そんな彼らの活動について、マネジメントを担う株式会社アスピロンド管理部の鳥浜誠(とりはま まこと)さんに、チームの現在地と“温泉街 × eスポーツ”が切り拓く未来を伺いました。
東北出身者が集い、世界へ挑む
——チーム「イブシギン」結成の経緯やメンバー構成、活動状況を教えてください。
私たちは、カプコン公式の『ストリートファイター6』リーグに、東北で唯一参加しています。特徴は「東北出身者でチームを構成する」というコンセプトで、現在在籍する7名は全員が東北出身、世界チャンピオン経験者もいます。国内外の強豪と日常的に切磋琢磨できる体制を整えています。
堅実に、真摯に競技に向き合う“渋い”スタイルをチームの芯に据えていることから、チーム名「IBUSHIGIN」が生まれました。
団体戦は一人でも欠けると勝てないため、選手の体調管理は欠かせません。今やeスポーツの認知は広がり、筋力トレーニングや睡眠・栄養管理など、競技外の取り組みも当たり前になっています。

フロアに飾られたオリジナルクッション。福島愛があふれている
——なぜ旅館で、なぜeスポーツなのかが気になります。旧旅館・赤川屋を活用するに至った経緯と、建物・場所の魅力は?
チームオーナーが県内の温泉旅館に勤務していた経験があり、その知見を活かして「eスポーツができる旅館」を飯坂で探したのが出発点です。
赤川屋は“古民家”と呼ぶには規模が大きいですが、一旦役目を終えた建物を利活用し、宿泊や観光誘致と結びつけることで、地方創生にも資する拠点に育てたいと考えました。
2025年1月、別々だった選手の住居とゲーミングスペースを旧赤川屋へ統合。下層フロアを練習・一般開放、上階を居住スペースとし、日常的に練習できる“住環境一体型”の拠点を整えました。

近くを流れる赤川から聞こえてくるせせらぎがとても心地よい
オンライン競技とはいえ、同じ場で顔を合わせ、表情を見ながら戦術を詰める価値は大きいですね。オンラインの強みを活かしつつ、温泉街というリアルな場に“会って話せる居場所”を持つこと。これにより選手は、競技力だけでなく、コミュニケーション力や自己管理、チームワークといった、次の学びや仕事につながる力が育まれます。
例えば温泉をよく利用されるシニアの方にとっても、ゲームは脳活・交流の入口になり、世代を越えて関われる……、それが地域事業としての価値だと考えています。
また、試合によってはオンライン観戦が15万人を超えることもあり、勝利の表情が伝わることはファンにとっても魅力です。憧れの選手の実プレーを間近で見られることから、ヘアケアやプロテインといった商品タイアップも広がっています。

疲れた選手の体を癒す、100%掛け流しの温泉
世代を超えた交流を生む“地域のハブ”としての役割
——「地域にゲーミングスペースを作る」発想はどこからでしょうか、また、地域の方の反応はいかがでしたか。
eスポーツを地域交流のハブにしたい、という思いが出発点です。土日祝は施設を一般開放し、競技志向の若者から初心者、親子連れ、観光客まで幅広く受け入れています。
福島市に移住した常駐スタッフが設備管理や受付を担い、初めての方でも安心して体験できる環境を整えました。
活動当初は“見慣れない・聞き慣れない”存在として好意的ではない声もありましたが、メディア露出や試合実績の積み重ねで理解が進み、まちで声をかけていただく機会も増えています。
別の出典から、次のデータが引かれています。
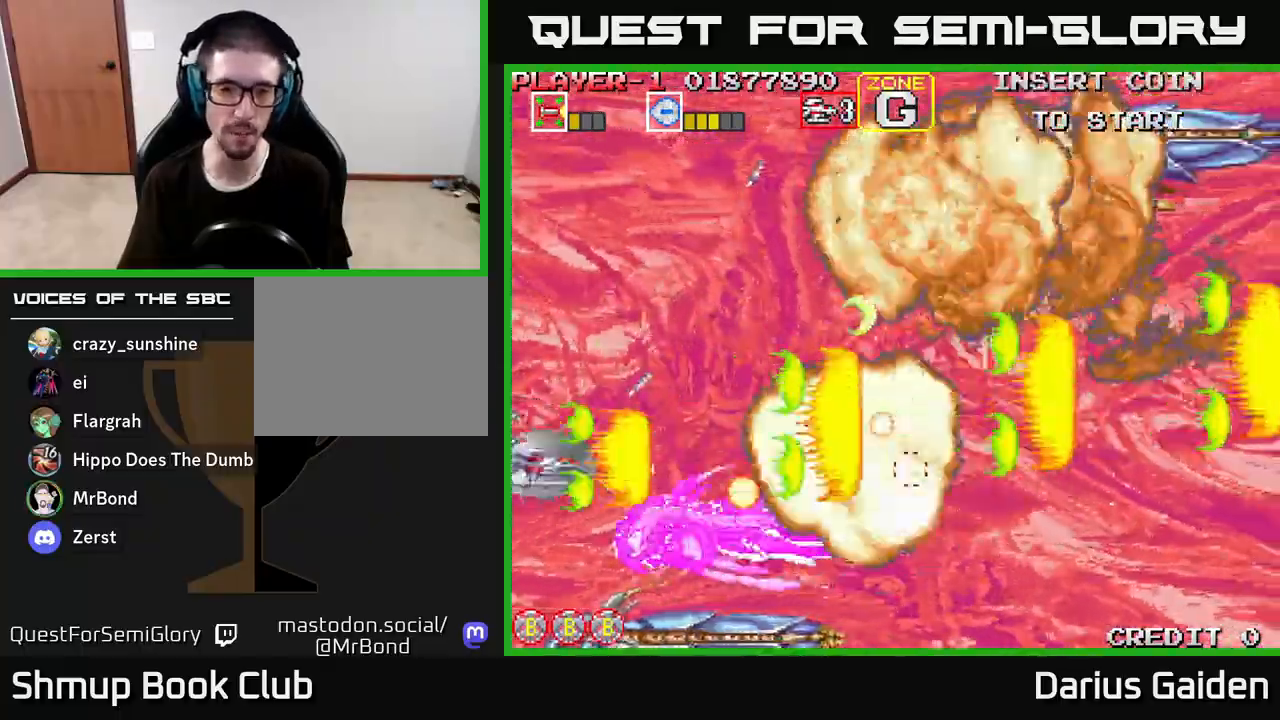
{"buttons": ["R2", "DPAD_UP", "DPAD_RIGHT"], "left_stick": "center", "right_stick": "center", "events": [[83, "DPAD_UP", "down"], [167, "DPAD_LEFT", "up"], [500, "DPAD_RIGHT", "down"]]}
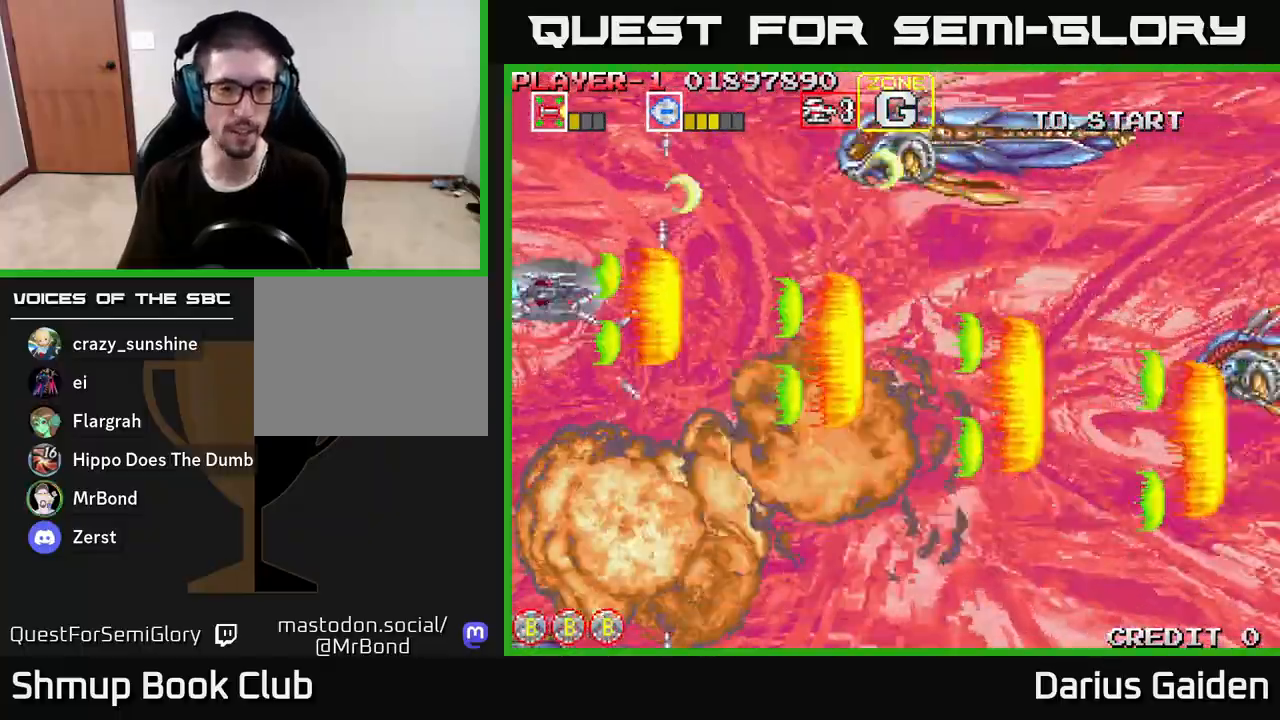
{"buttons": ["R2", "DPAD_DOWN"], "left_stick": "center", "right_stick": "center", "events": [[183, "DPAD_RIGHT", "up"], [283, "DPAD_LEFT", "down"], [333, "DPAD_UP", "up"], [450, "DPAD_DOWN", "down"], [450, "DPAD_LEFT", "up"]]}
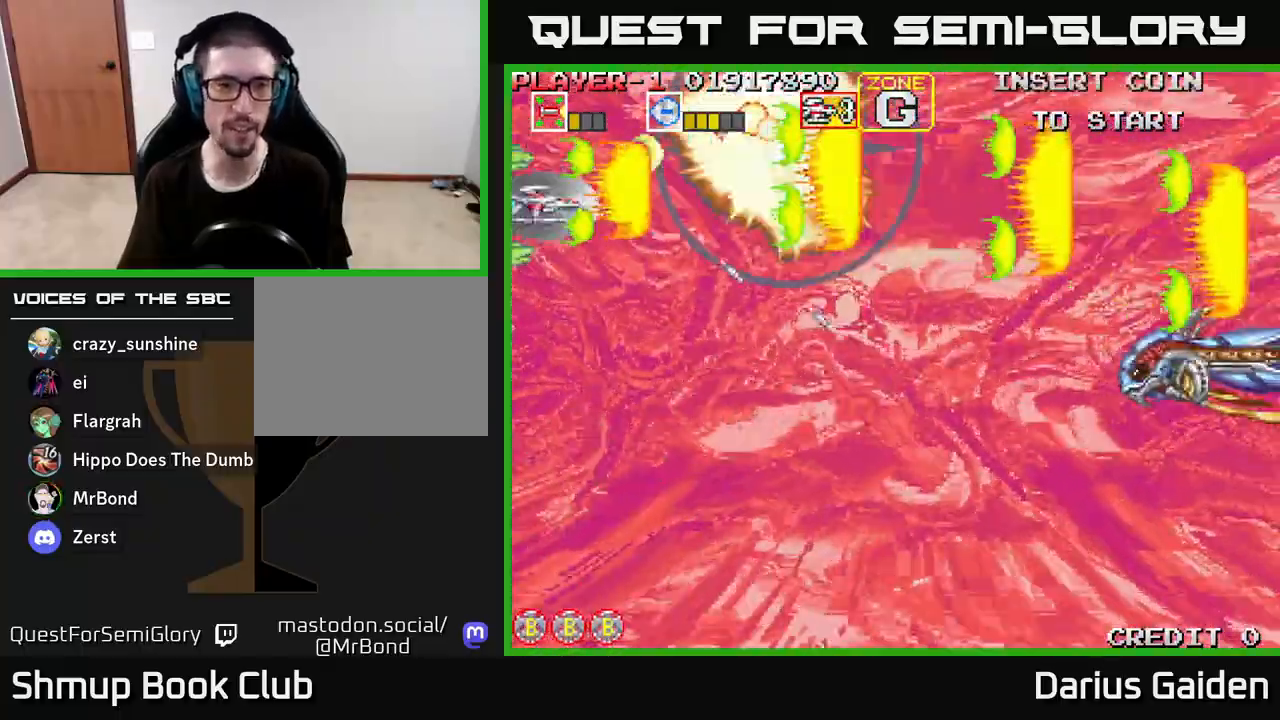
{"buttons": ["DPAD_DOWN", "DPAD_RIGHT"], "left_stick": "center", "right_stick": "center", "events": [[133, "DPAD_RIGHT", "down"], [417, "R2", "up"]]}
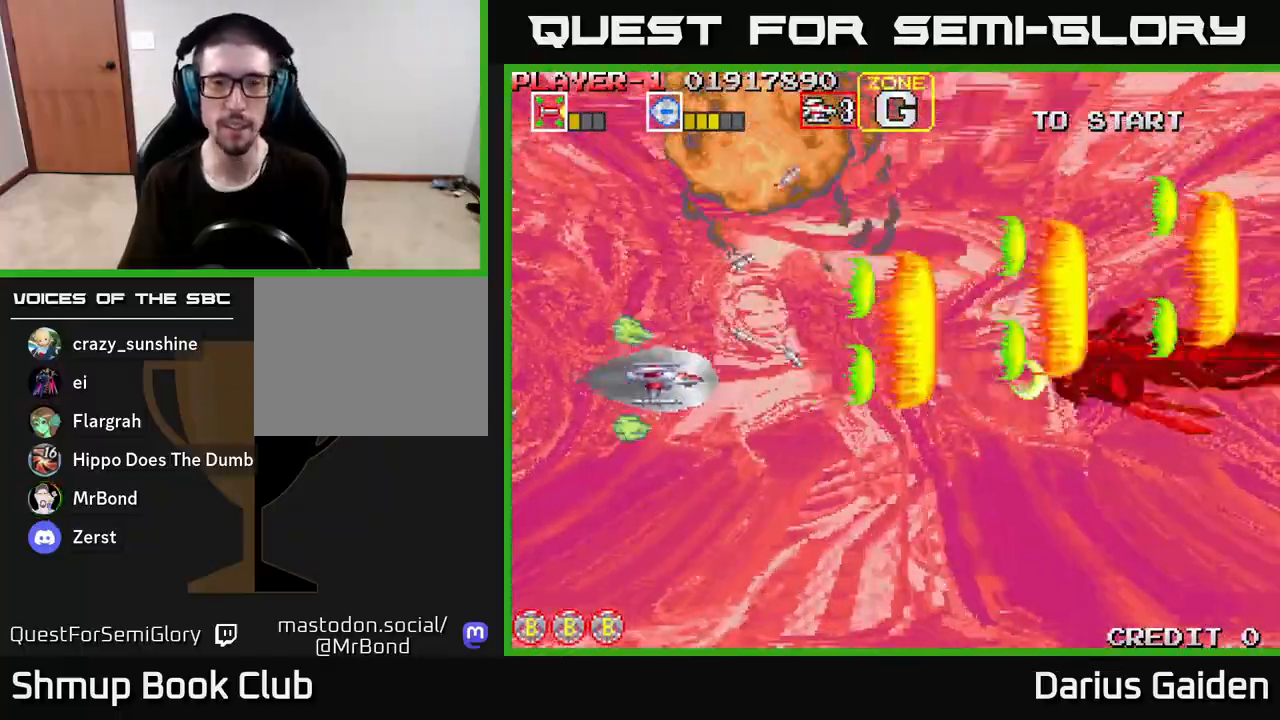
{"buttons": ["R2", "DPAD_UP"], "left_stick": "center", "right_stick": "center", "events": [[83, "DPAD_DOWN", "up"], [200, "R2", "down"], [217, "DPAD_RIGHT", "up"], [500, "DPAD_UP", "down"]]}
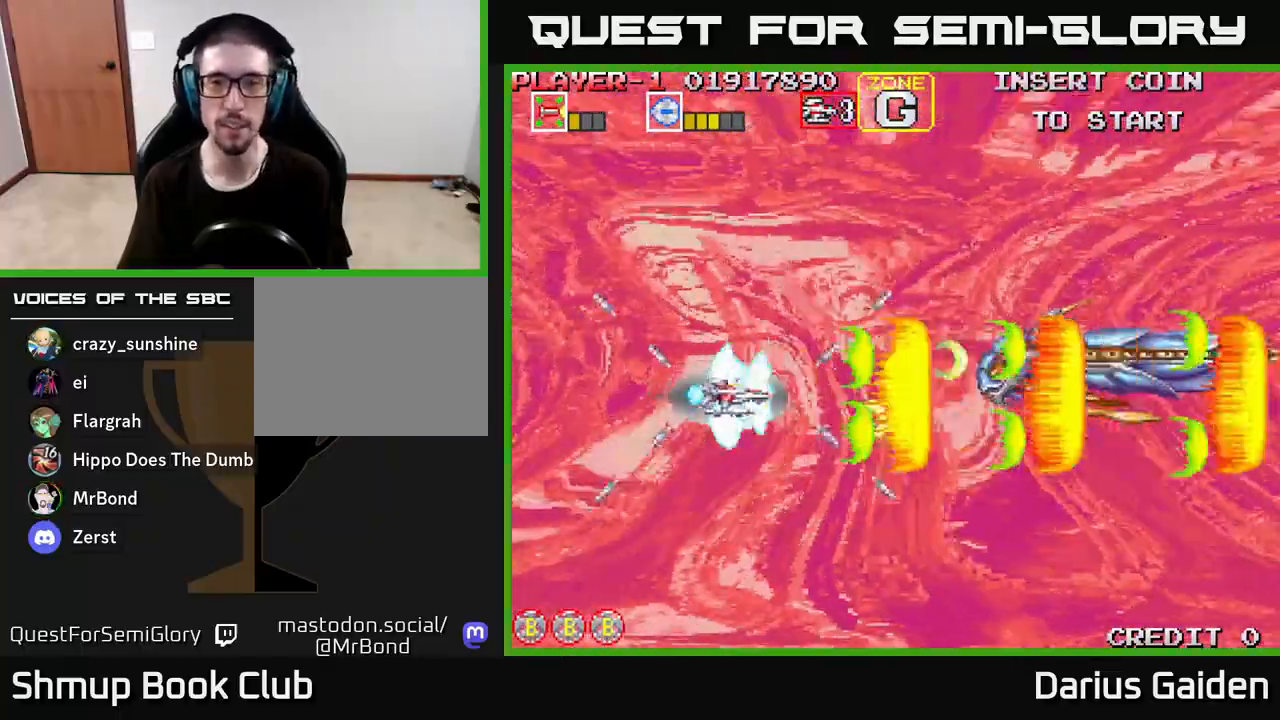
{"buttons": ["R2"], "left_stick": "center", "right_stick": "center", "events": [[83, "DPAD_UP", "up"], [167, "R2", "up"], [400, "R2", "down"]]}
奥州三名湯に数えられる飯坂温泉。多くの観光客でにぎわう「福島の奥座敷」
——ゲーミングスペースを通じ、どんな地域効果を見込んでいますか。
大会や体験会を軸に来街・宿泊の回遊性を高め、飯坂の温泉・食・産品に触れていただく導線を描いています。先述の通り、シニア向けにはリズムゲーム等の出張運営も行い、年齢や経験を問わず交流が広がる手応えがあります。
現在も月1回程度のペースで県内各地に出向き、テクニックを見ていただく機会を設けています。“反射速度”がものを言うガンシューティングでは選手寿命が短めとされますが、格闘ゲームは経験の蓄積が大きく、活動期間・年齢は年々広がっています。
幼少期からゲームに親しみ、プロとして世界最強を目指す。選手たちはその目標を本気で追っているので、その気概を間近で感じてほしいですね。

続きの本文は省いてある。